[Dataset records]
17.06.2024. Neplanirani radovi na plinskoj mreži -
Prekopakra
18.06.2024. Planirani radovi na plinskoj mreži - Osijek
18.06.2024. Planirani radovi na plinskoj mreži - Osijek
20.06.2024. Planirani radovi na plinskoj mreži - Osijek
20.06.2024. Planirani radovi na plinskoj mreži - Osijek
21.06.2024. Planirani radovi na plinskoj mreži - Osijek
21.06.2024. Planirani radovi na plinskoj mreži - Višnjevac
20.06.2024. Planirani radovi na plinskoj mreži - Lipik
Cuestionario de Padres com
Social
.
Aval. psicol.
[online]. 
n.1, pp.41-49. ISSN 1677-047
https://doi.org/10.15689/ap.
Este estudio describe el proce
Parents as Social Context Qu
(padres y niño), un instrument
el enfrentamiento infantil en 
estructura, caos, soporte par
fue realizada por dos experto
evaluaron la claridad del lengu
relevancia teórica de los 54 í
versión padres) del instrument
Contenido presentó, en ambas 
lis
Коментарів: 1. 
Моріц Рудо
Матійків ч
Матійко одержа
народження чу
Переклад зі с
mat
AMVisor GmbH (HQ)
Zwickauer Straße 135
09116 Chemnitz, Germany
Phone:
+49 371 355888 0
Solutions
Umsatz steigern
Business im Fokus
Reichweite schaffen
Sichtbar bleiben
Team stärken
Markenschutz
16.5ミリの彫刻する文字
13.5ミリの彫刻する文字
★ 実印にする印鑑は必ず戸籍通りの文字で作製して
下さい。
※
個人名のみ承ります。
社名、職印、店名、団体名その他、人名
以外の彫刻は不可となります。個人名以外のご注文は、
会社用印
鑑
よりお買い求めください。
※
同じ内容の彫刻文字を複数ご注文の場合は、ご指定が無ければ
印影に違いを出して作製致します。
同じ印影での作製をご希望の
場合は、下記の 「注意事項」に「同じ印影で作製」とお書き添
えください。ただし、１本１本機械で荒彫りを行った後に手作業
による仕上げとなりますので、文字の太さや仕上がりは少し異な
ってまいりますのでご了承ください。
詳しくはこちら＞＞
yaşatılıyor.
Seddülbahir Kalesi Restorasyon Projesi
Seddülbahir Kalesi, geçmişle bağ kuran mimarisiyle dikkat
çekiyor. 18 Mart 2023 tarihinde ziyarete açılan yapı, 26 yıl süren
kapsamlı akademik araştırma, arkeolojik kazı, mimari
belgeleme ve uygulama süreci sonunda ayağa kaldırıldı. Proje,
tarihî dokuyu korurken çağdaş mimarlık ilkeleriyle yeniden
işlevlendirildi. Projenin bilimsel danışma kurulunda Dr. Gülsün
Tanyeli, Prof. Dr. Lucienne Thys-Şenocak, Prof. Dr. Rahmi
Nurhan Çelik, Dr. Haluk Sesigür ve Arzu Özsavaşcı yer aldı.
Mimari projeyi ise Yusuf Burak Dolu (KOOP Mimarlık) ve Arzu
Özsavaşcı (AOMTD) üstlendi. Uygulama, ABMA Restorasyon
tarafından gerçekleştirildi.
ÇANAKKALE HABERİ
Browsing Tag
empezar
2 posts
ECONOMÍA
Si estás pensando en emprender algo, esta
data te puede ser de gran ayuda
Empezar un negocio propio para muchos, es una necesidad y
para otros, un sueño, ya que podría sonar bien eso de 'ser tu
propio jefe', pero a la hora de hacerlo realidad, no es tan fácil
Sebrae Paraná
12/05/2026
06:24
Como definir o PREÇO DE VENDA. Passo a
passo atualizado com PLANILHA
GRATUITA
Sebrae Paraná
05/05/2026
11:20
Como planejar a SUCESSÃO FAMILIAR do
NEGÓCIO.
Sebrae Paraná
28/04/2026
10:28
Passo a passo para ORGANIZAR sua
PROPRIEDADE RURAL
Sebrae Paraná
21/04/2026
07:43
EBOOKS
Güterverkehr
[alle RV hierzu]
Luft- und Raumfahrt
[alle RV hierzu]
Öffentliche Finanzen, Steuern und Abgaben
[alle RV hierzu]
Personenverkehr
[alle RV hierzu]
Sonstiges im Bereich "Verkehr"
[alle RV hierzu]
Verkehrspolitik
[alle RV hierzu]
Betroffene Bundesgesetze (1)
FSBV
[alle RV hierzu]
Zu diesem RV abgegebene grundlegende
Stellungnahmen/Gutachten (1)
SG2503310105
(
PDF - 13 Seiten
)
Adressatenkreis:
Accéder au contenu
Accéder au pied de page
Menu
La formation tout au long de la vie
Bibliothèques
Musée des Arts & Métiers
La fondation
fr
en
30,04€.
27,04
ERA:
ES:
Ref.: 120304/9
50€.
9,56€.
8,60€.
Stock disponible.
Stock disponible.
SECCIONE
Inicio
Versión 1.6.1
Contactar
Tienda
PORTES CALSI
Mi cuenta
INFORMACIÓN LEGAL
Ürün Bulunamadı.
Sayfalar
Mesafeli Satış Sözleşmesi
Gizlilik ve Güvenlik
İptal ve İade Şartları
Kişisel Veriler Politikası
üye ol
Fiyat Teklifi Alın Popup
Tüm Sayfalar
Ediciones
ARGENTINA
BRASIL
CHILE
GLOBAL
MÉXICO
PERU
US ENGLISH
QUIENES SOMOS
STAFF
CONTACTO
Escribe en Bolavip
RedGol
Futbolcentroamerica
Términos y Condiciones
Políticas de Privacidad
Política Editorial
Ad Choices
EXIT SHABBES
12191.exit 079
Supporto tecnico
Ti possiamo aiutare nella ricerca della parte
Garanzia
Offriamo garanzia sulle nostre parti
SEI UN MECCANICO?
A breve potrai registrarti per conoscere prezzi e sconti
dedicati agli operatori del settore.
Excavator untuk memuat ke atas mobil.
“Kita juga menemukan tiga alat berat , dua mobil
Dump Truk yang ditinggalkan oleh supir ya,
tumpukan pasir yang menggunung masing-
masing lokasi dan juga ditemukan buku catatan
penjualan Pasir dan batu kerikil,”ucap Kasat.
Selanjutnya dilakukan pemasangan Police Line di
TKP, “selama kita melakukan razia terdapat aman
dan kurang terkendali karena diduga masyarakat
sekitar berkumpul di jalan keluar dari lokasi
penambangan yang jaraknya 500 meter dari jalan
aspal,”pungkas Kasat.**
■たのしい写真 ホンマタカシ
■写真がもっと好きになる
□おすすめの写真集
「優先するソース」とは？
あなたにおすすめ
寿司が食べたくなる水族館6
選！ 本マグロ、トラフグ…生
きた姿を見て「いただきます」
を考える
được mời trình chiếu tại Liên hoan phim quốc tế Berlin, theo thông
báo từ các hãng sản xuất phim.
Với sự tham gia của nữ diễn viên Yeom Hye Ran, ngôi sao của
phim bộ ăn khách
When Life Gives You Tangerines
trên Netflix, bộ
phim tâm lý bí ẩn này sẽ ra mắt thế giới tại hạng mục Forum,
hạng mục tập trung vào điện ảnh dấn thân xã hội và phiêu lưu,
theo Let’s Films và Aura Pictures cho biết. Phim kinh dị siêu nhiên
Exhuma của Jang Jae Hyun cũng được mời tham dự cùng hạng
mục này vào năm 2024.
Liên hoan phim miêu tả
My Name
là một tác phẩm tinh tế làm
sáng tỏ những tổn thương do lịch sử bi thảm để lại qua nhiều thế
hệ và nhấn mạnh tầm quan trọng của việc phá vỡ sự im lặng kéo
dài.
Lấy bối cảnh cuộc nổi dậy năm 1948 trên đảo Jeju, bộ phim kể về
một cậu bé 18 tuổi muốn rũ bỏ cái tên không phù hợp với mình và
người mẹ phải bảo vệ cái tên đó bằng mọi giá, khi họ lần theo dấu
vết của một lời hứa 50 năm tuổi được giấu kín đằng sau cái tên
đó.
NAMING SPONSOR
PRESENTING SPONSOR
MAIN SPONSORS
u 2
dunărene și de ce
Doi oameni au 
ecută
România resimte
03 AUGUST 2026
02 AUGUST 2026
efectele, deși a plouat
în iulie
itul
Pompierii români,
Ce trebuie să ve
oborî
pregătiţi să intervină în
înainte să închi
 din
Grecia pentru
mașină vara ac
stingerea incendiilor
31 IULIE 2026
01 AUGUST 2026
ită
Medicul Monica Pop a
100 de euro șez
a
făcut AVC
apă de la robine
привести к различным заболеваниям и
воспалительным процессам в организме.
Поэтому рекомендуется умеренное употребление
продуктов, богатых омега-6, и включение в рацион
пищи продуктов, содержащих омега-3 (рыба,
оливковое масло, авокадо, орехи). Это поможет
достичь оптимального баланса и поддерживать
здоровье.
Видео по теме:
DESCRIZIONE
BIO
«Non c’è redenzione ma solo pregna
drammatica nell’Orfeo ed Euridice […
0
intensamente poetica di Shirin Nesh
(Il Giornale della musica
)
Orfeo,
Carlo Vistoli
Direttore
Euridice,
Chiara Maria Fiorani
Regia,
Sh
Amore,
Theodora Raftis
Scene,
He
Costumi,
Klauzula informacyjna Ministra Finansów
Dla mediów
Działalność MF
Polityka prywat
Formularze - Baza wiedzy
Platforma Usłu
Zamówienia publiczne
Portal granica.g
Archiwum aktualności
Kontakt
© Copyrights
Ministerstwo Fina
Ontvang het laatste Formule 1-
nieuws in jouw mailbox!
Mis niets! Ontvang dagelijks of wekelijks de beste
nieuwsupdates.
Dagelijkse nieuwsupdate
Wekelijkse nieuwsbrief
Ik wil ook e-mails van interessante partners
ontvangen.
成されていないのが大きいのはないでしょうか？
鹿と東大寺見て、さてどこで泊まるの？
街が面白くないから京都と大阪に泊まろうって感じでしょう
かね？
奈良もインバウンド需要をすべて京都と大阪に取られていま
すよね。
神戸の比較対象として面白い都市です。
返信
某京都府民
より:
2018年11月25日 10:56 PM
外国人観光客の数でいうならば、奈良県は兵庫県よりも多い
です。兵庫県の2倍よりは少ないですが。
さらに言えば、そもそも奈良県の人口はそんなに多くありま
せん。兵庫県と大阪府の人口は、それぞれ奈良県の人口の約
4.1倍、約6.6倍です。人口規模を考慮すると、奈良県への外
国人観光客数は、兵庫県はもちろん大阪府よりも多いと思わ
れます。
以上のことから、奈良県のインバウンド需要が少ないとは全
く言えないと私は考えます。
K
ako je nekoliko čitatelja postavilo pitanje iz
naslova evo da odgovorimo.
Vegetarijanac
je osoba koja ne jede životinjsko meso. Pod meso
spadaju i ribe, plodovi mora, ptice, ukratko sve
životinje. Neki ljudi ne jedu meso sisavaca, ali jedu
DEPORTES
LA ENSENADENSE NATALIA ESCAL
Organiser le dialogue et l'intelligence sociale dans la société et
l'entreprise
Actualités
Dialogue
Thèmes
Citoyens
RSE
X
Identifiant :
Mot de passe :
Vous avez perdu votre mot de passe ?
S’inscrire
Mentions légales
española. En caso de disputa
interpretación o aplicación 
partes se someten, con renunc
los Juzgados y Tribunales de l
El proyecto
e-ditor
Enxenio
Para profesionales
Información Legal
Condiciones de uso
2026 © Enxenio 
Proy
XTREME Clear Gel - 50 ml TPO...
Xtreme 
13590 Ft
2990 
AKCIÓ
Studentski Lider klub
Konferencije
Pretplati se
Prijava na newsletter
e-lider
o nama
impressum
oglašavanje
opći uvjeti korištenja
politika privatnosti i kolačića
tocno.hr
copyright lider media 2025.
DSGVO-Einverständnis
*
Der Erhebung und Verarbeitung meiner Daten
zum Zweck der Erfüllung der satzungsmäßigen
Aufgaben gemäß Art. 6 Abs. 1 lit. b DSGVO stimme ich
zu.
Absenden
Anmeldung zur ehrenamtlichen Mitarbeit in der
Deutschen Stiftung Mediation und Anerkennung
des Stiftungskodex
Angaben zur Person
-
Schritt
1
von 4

• _PROBLEM DESCRIPTION_
Repeat the text of the records above word for word, starting at the beginning and ending with the line that contains "社名、職印、店名、団体名その他、人名", both ends included.

• _EXPECTED ANSWER_
17.06.2024. Neplanirani radovi na plinskoj mreži -
Prekopakra
18.06.2024. Planirani radovi na plinskoj mreži - Osijek
18.06.2024. Planirani radovi na plinskoj mreži - Osijek
20.06.2024. Planirani radovi na plinskoj mreži - Osijek
20.06.2024. Planirani radovi na plinskoj mreži - Osijek
21.06.2024. Planirani radovi na plinskoj mreži - Osijek
21.06.2024. Planirani radovi na plinskoj mreži - Višnjevac
20.06.2024. Planirani radovi na plinskoj mreži - Lipik
Cuestionario de Padres com
Social
.
Aval. psicol.
[online]. 
n.1, pp.41-49. ISSN 1677-047
https://doi.org/10.15689/ap.
Este estudio describe el proce
Parents as Social Context Qu
(padres y niño), un instrument
el enfrentamiento infantil en 
estructura, caos, soporte par
fue realizada por dos experto
evaluaron la claridad del lengu
relevancia teórica de los 54 í
versión padres) del instrument
Contenido presentó, en ambas 
lis
Коментарів: 1. 
Моріц Рудо
Матійків ч
Матійко одержа
народження чу
Переклад зі с
mat
AMVisor GmbH (HQ)
Zwickauer Straße 135
09116 Chemnitz, Germany
Phone:
+49 371 355888 0
Solutions
Umsatz steigern
Business im Fokus
Reichweite schaffen
Sichtbar bleiben
Team stärken
Markenschutz
16.5ミリの彫刻する文字
13.5ミリの彫刻する文字
★ 実印にする印鑑は必ず戸籍通りの文字で作製して
下さい。
※
個人名のみ承ります。
社名、職印、店名、団体名その他、人名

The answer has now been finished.